The names you choose for your data fields can be whatever you’d like, as long as they’re using the format of ‘data[your_field_name_goes_here]’.

In your data fields, you can use a format like XML or JSON to pass a data structure through if you’d like. Of course, it has to live within the HTML form, so you may need to use something like Base64 to encode it if it ends up being at all complicated. In general though, you probably won’t want to pass through very much data in the transparent redirect since you have your own database to store information and the data field is really intended as a way for you to associate some application specific order information while keeping things simple with one payment form for your customer.

Now comes the important caveat: the data in this field can be tampered with (as can, for that matter, your redirect_url).
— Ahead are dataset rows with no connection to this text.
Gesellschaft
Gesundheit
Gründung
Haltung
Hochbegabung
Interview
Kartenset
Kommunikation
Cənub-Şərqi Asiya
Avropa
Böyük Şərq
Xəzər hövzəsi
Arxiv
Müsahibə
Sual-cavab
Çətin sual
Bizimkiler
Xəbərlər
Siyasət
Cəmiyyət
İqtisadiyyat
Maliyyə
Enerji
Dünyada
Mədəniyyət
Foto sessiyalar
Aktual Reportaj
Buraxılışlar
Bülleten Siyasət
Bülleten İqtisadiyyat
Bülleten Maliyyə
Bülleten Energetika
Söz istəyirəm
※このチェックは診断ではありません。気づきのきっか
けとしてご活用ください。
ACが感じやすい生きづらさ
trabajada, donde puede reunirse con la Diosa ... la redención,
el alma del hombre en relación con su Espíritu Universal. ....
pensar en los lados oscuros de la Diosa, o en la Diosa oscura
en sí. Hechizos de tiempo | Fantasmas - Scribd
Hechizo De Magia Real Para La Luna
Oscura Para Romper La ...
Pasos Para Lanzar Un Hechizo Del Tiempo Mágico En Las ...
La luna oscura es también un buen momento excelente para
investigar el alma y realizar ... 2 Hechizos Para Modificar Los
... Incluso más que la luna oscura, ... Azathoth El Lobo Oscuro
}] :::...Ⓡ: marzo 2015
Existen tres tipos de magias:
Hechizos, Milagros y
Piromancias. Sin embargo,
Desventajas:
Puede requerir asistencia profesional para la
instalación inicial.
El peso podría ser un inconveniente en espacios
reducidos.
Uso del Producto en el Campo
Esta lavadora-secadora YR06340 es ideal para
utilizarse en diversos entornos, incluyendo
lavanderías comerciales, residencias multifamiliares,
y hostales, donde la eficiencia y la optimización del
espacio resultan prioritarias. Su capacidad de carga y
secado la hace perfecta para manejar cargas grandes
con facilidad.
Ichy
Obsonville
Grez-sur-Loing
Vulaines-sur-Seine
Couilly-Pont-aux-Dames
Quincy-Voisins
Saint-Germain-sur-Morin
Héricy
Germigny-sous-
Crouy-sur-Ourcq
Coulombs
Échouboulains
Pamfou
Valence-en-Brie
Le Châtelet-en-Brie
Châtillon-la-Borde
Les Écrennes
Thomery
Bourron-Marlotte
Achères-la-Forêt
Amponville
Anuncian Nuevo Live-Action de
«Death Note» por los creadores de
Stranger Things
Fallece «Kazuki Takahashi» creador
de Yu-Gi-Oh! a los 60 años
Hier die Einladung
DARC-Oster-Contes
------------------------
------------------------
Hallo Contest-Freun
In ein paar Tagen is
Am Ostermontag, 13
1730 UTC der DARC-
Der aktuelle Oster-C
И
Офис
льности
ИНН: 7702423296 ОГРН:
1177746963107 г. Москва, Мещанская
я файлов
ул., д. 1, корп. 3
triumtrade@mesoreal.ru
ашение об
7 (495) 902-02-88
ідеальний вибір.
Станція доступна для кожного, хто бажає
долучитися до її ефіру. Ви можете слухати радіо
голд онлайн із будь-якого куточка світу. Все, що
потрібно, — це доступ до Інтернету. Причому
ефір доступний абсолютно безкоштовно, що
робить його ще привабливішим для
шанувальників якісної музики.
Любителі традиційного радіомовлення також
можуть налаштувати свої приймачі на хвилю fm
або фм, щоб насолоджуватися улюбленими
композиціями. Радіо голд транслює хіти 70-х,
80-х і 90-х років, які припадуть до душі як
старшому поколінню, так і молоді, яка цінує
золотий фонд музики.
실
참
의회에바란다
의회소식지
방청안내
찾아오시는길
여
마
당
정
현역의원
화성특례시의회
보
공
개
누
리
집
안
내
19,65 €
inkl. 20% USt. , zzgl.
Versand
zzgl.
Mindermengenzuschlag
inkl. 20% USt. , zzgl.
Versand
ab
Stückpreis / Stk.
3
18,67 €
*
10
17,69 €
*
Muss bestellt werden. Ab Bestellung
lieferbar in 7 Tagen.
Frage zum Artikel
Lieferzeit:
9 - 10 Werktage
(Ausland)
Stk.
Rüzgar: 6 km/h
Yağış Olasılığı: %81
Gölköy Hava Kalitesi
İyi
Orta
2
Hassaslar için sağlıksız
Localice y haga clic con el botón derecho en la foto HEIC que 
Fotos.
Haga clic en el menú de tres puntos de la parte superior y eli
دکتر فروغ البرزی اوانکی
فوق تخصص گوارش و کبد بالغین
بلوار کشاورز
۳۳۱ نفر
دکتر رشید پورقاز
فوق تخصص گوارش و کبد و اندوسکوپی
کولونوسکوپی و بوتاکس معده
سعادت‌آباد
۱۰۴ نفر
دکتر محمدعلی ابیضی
What that means is that you should never pass any data through that either the customer should not know about, or that the customer should not be able to tamper with. A good example is an item price - if you pass it through the data field on the form, a customer could grab the form, change the price, and thereby give themselves a nice discount.

The easiest way to deal with the tampering issue is to not send through data that is valuable to tamper with. Instead of passing through the total amount, instead pass through the id of the invoice in your system, and use that to look up the invoice and pull the total from there. If you absolutely must passthrough tamper-sensitive data, then you will need to tamper proof it using a standard like HMAC, which is beyond the scope of this documentation.